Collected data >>
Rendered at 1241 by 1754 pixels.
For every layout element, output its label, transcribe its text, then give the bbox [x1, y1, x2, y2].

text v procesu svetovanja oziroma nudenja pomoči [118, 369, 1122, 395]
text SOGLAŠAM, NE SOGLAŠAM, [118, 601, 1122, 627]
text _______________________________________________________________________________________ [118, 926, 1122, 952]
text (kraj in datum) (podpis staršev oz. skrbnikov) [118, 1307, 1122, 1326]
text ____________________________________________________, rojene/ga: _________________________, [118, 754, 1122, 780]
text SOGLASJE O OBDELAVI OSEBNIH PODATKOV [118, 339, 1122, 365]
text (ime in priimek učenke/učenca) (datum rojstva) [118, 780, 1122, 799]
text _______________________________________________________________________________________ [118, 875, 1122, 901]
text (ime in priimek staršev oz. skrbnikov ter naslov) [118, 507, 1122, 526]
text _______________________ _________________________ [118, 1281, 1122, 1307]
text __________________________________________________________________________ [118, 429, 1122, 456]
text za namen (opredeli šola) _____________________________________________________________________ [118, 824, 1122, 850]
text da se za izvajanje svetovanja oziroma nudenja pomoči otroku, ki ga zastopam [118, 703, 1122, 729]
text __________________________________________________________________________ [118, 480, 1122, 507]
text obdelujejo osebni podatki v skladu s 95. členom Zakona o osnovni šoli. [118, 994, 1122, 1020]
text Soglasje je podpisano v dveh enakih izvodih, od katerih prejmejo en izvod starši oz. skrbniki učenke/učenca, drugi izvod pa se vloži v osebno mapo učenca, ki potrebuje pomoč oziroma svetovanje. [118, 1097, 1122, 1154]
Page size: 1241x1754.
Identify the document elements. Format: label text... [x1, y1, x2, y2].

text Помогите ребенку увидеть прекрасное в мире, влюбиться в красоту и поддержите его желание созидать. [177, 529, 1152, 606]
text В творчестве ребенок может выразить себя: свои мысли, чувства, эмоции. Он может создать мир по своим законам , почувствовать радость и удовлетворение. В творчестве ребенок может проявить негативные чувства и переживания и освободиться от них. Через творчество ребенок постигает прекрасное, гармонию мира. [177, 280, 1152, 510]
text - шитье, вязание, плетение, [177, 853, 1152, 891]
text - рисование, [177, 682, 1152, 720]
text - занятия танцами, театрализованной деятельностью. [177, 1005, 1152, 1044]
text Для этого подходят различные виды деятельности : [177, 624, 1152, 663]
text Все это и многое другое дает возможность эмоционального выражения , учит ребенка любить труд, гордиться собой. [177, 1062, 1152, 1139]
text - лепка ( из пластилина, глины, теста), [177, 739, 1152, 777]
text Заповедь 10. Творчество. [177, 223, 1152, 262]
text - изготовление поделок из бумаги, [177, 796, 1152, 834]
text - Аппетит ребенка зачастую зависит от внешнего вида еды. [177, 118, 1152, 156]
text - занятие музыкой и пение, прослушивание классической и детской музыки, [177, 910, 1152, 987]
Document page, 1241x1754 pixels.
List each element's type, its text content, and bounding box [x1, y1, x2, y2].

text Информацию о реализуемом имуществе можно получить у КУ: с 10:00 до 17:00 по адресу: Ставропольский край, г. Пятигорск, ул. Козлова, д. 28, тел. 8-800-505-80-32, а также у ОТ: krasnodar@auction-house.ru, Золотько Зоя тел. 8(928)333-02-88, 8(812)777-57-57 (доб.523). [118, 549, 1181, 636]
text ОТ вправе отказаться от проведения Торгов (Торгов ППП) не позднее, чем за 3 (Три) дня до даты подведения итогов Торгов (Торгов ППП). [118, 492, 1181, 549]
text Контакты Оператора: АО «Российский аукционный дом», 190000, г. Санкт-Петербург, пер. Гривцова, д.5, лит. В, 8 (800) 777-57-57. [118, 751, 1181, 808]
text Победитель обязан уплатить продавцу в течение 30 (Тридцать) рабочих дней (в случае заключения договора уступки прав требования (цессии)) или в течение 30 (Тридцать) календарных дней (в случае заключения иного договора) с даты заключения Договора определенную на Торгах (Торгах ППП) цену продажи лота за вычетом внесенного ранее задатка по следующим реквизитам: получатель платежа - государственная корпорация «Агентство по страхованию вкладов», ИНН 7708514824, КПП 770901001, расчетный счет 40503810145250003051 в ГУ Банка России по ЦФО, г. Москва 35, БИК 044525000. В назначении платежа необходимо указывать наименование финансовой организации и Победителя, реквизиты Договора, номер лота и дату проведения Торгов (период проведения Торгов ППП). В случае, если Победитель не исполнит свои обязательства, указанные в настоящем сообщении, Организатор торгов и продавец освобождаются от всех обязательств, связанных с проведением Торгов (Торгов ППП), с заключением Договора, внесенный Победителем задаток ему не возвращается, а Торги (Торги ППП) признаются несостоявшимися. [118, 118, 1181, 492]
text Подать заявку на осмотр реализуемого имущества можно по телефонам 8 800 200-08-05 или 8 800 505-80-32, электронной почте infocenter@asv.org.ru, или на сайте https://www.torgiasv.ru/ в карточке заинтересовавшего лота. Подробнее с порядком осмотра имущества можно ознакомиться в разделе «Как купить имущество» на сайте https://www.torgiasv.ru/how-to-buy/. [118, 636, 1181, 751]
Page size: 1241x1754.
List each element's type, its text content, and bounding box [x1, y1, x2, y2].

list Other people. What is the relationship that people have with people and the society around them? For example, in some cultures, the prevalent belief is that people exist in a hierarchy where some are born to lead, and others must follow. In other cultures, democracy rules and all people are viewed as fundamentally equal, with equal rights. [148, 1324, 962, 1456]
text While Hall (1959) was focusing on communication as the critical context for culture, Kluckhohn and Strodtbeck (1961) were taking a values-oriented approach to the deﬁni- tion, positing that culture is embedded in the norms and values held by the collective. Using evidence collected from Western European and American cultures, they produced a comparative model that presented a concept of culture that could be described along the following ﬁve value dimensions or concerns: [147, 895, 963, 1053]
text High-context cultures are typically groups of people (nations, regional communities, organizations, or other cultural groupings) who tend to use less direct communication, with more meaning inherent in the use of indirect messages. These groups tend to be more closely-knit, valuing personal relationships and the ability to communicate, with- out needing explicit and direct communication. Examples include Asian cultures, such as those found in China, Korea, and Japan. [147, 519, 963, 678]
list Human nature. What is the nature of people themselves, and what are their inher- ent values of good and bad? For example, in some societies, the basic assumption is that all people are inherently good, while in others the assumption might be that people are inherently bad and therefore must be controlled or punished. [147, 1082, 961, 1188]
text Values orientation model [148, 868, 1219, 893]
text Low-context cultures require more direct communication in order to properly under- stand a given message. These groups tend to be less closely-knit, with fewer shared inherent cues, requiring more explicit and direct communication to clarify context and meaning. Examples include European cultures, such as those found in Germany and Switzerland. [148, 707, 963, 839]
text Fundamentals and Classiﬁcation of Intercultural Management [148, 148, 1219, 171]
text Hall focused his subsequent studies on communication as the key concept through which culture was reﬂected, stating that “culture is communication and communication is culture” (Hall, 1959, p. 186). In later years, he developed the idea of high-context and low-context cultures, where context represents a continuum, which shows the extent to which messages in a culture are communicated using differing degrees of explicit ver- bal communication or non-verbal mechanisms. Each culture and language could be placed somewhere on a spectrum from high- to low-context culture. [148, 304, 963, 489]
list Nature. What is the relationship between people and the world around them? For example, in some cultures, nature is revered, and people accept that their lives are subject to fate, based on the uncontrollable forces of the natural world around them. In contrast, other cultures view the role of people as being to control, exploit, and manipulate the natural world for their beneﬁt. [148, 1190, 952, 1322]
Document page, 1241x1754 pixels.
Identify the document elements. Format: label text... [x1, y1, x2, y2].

EXERCISE DETAILS >> Copy the records above, keeping each line identical.

ANSWER BELOW >>
Rendered at 1241 by 1754 pixels.
For every layout element, output its label, transcribe its text, then give the bbox [x1, y1, x2, y2].

text v procesu svetovanja oziroma nudenja pomoči [118, 369, 1122, 395]
text SOGLAŠAM, NE SOGLAŠAM, [118, 601, 1122, 627]
text _______________________________________________________________________________________ [118, 926, 1122, 952]
text (kraj in datum) (podpis staršev oz. skrbnikov) [118, 1307, 1122, 1326]
text ____________________________________________________, rojene/ga: _________________________, [118, 754, 1122, 780]
text SOGLASJE O OBDELAVI OSEBNIH PODATKOV [118, 339, 1122, 365]
text (ime in priimek učenke/učenca) (datum rojstva) [118, 780, 1122, 799]
text _______________________________________________________________________________________ [118, 875, 1122, 901]
text (ime in priimek staršev oz. skrbnikov ter naslov) [118, 507, 1122, 526]
text _______________________ _________________________ [118, 1281, 1122, 1307]
text __________________________________________________________________________ [118, 429, 1122, 456]
text za namen (opredeli šola) _____________________________________________________________________ [118, 824, 1122, 850]
text da se za izvajanje svetovanja oziroma nudenja pomoči otroku, ki ga zastopam [118, 703, 1122, 729]
text __________________________________________________________________________ [118, 480, 1122, 507]
text obdelujejo osebni podatki v skladu s 95. členom Zakona o osnovni šoli. [118, 994, 1122, 1020]
text Soglasje je podpisano v dveh enakih izvodih, od katerih prejmejo en izvod starši oz. skrbniki učenke/učenca, drugi izvod pa se vloži v osebno mapo učenca, ki potrebuje pomoč oziroma svetovanje. [118, 1097, 1122, 1154]
Page size: 1241x1754.
Identify the document elements. Format: label text... [x1, y1, x2, y2].

text Помогите ребенку увидеть прекрасное в мире, влюбиться в красоту и поддержите его желание созидать. [177, 529, 1152, 606]
text В творчестве ребенок может выразить себя: свои мысли, чувства, эмоции. Он может создать мир по своим законам , почувствовать радость и удовлетворение. В творчестве ребенок может проявить негативные чувства и переживания и освободиться от них. Через творчество ребенок постигает прекрасное, гармонию мира. [177, 280, 1152, 510]
text - шитье, вязание, плетение, [177, 853, 1152, 891]
text - рисование, [177, 682, 1152, 720]
text - занятия танцами, театрализованной деятельностью. [177, 1005, 1152, 1044]
text Для этого подходят различные виды деятельности : [177, 624, 1152, 663]
text Все это и многое другое дает возможность эмоционального выражения , учит ребенка любить труд, гордиться собой. [177, 1062, 1152, 1139]
text - лепка ( из пластилина, глины, теста), [177, 739, 1152, 777]
text Заповедь 10. Творчество. [177, 223, 1152, 262]
text - изготовление поделок из бумаги, [177, 796, 1152, 834]
text - Аппетит ребенка зачастую зависит от внешнего вида еды. [177, 118, 1152, 156]
text - занятие музыкой и пение, прослушивание классической и детской музыки, [177, 910, 1152, 987]
Document page, 1241x1754 pixels.
List each element's type, its text content, and bounding box [x1, y1, x2, y2].

text Информацию о реализуемом имуществе можно получить у КУ: с 10:00 до 17:00 по адресу: Ставропольский край, г. Пятигорск, ул. Козлова, д. 28, тел. 8-800-505-80-32, а также у ОТ: krasnodar@auction-house.ru, Золотько Зоя тел. 8(928)333-02-88, 8(812)777-57-57 (доб.523). [118, 549, 1181, 636]
text ОТ вправе отказаться от проведения Торгов (Торгов ППП) не позднее, чем за 3 (Три) дня до даты подведения итогов Торгов (Торгов ППП). [118, 492, 1181, 549]
text Контакты Оператора: АО «Российский аукционный дом», 190000, г. Санкт-Петербург, пер. Гривцова, д.5, лит. В, 8 (800) 777-57-57. [118, 751, 1181, 808]
text Победитель обязан уплатить продавцу в течение 30 (Тридцать) рабочих дней (в случае заключения договора уступки прав требования (цессии)) или в течение 30 (Тридцать) календарных дней (в случае заключения иного договора) с даты заключения Договора определенную на Торгах (Торгах ППП) цену продажи лота за вычетом внесенного ранее задатка по следующим реквизитам: получатель платежа - государственная корпорация «Агентство по страхованию вкладов», ИНН 7708514824, КПП 770901001, расчетный счет 40503810145250003051 в ГУ Банка России по ЦФО, г. Москва 35, БИК 044525000. В назначении платежа необходимо указывать наименование финансовой организации и Победителя, реквизиты Договора, номер лота и дату проведения Торгов (период проведения Торгов ППП). В случае, если Победитель не исполнит свои обязательства, указанные в настоящем сообщении, Организатор торгов и продавец освобождаются от всех обязательств, связанных с проведением Торгов (Торгов ППП), с заключением Договора, внесенный Победителем задаток ему не возвращается, а Торги (Торги ППП) признаются несостоявшимися. [118, 118, 1181, 492]
text Подать заявку на осмотр реализуемого имущества можно по телефонам 8 800 200-08-05 или 8 800 505-80-32, электронной почте infocenter@asv.org.ru, или на сайте https://www.torgiasv.ru/ в карточке заинтересовавшего лота. Подробнее с порядком осмотра имущества можно ознакомиться в разделе «Как купить имущество» на сайте https://www.torgiasv.ru/how-to-buy/. [118, 636, 1181, 751]
Page size: 1241x1754.
List each element's type, its text content, and bounding box [x1, y1, x2, y2].

list Other people. What is the relationship that people have with people and the society around them? For example, in some cultures, the prevalent belief is that people exist in a hierarchy where some are born to lead, and others must follow. In other cultures, democracy rules and all people are viewed as fundamentally equal, with equal rights. [148, 1324, 962, 1456]
text While Hall (1959) was focusing on communication as the critical context for culture, Kluckhohn and Strodtbeck (1961) were taking a values-oriented approach to the deﬁni- tion, positing that culture is embedded in the norms and values held by the collective. Using evidence collected from Western European and American cultures, they produced a comparative model that presented a concept of culture that could be described along the following ﬁve value dimensions or concerns: [147, 895, 963, 1053]
text High-context cultures are typically groups of people (nations, regional communities, organizations, or other cultural groupings) who tend to use less direct communication, with more meaning inherent in the use of indirect messages. These groups tend to be more closely-knit, valuing personal relationships and the ability to communicate, with- out needing explicit and direct communication. Examples include Asian cultures, such as those found in China, Korea, and Japan. [147, 519, 963, 678]
list Human nature. What is the nature of people themselves, and what are their inher- ent values of good and bad? For example, in some societies, the basic assumption is that all people are inherently good, while in others the assumption might be that people are inherently bad and therefore must be controlled or punished. [147, 1082, 961, 1188]
text Values orientation model [148, 868, 1219, 893]
text Low-context cultures require more direct communication in order to properly under- stand a given message. These groups tend to be less closely-knit, with fewer shared inherent cues, requiring more explicit and direct communication to clarify context and meaning. Examples include European cultures, such as those found in Germany and Switzerland. [148, 707, 963, 839]
text Fundamentals and Classiﬁcation of Intercultural Management [148, 148, 1219, 171]
text Hall focused his subsequent studies on communication as the key concept through which culture was reﬂected, stating that “culture is communication and communication is culture” (Hall, 1959, p. 186). In later years, he developed the idea of high-context and low-context cultures, where context represents a continuum, which shows the extent to which messages in a culture are communicated using differing degrees of explicit ver- bal communication or non-verbal mechanisms. Each culture and language could be placed somewhere on a spectrum from high- to low-context culture. [148, 304, 963, 489]
list Nature. What is the relationship between people and the world around them? For example, in some cultures, nature is revered, and people accept that their lives are subject to fate, based on the uncontrollable forces of the natural world around them. In contrast, other cultures view the role of people as being to control, exploit, and manipulate the natural world for their beneﬁt. [148, 1190, 952, 1322]
Document page, 1241x1754 pixels.
Identify the document elements. Format: label text... [x1, y1, x2, y2].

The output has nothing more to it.